Create an index of Fandom.com and TVtropes.org then connect them. * TODO * Tutorials/Docker Postgres with Backup and Restore * Docker Traffic Through VPN * Merge SQLite databases * Minio Tutorial * S3 Backup and Restore * Nats Tutorial * Scrape some fandom sites and store them as sqlite databases * Share code with other people * Update docker networking tutorial * Scope out 2.0 Scraper * Use NATS pub sub + job queue * Use a networked database, so no sqlite * Store the images of pages in object storage * Have other scraping engines such as selenium and puppeteer * Use VPN and other proxies * Upgrade proxies to be changeable via pubsub * Customised Scraper * Develop UI for contextual annotation * What is this contextual annotation and how does it relate to question engine, that needs to be written out

Logs

2023-04-09
- We need to store the links
- Well we don't know if they are in the database or not
- There are a fuck tone of links
- We do not care about optimization until later
- Alright but can't we use the full_url as the primary key
- Ohhhhhhh that needs to be written down somewhere
  - Well we can do that, what would we need to change
  - We would need to change the insert and stuff
  - This is just far more efficient
  - Can we do join's on strings
  - Why not
  - It is easier than doing a select check for everything
  - YES FAR EASIER
  - Alright let's do it
- Done, it's now doing the recursive scraping
- Wonderful what's next
- Next is to do the network stuff
- Oh yes, wireguard or openvpn
- It would be cool to do wireguard
- Let's find a tutorial
- Wait this is a separate tutorial
- Yes, yes it is
- So IDK if I am scraping correctly, I am extracting all parts of the URL, I think is is compartamentalized well enough
- I should be reading right now
2023-04-06
- Well I just lost all those logs RIP
- Gotta remember to git stash
- So where were we
- We have the scrape URL file finished
- Yes what comes after that?
- Now we need to actually scrape it, then we need to have a session where we delete the scraped, add the log
- Next we need to scrape, upload contents, then delete scrape, add log
- That seems doable
- So how are we supposed to do the jobs?
- I mean extract the URL's
- Is this going to be a separate job
- Yes it is obviously a separate job
- So how does the system know when to do it?

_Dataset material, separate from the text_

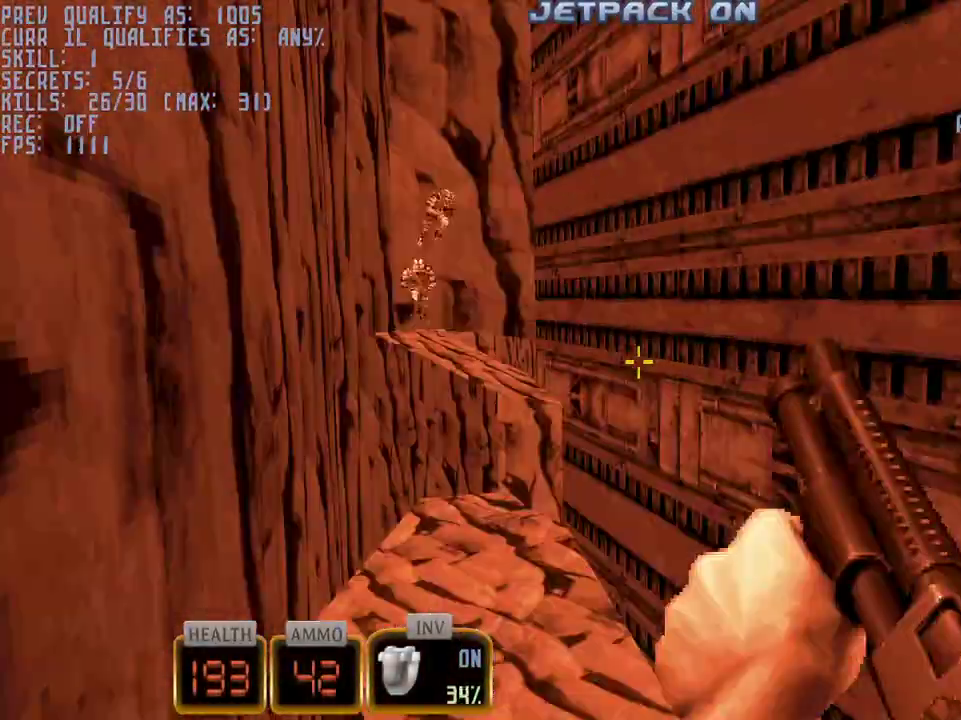
{"keys": [], "mouse": ["left"], "events": [[100, "a", "up"], [133, "w", "up"]]}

- There are the we have the job logs, we have the scraping queue
- Are we renaming it job queue?
- Ya, then we can add another type of job
- This is where callback functions come in doesn't it
- YES
- We can just store it in the HTML contents
- No we store it in the logs, cause the contents can be object storage
- Do we want to practice JSON in sqlalchemy
- No we should do that in the tutorial
- Alright so how do we do this
- We append the logs with a links_extracted boolean
- Sure why the fuck not
- And we do string
- Do we want to jump to jobs server now?
- No we want to know how to do this single threaded
- Then we can do jobs and stuff
- So the next thing to do would be what exactltly?
- Alright so what would the next thing be?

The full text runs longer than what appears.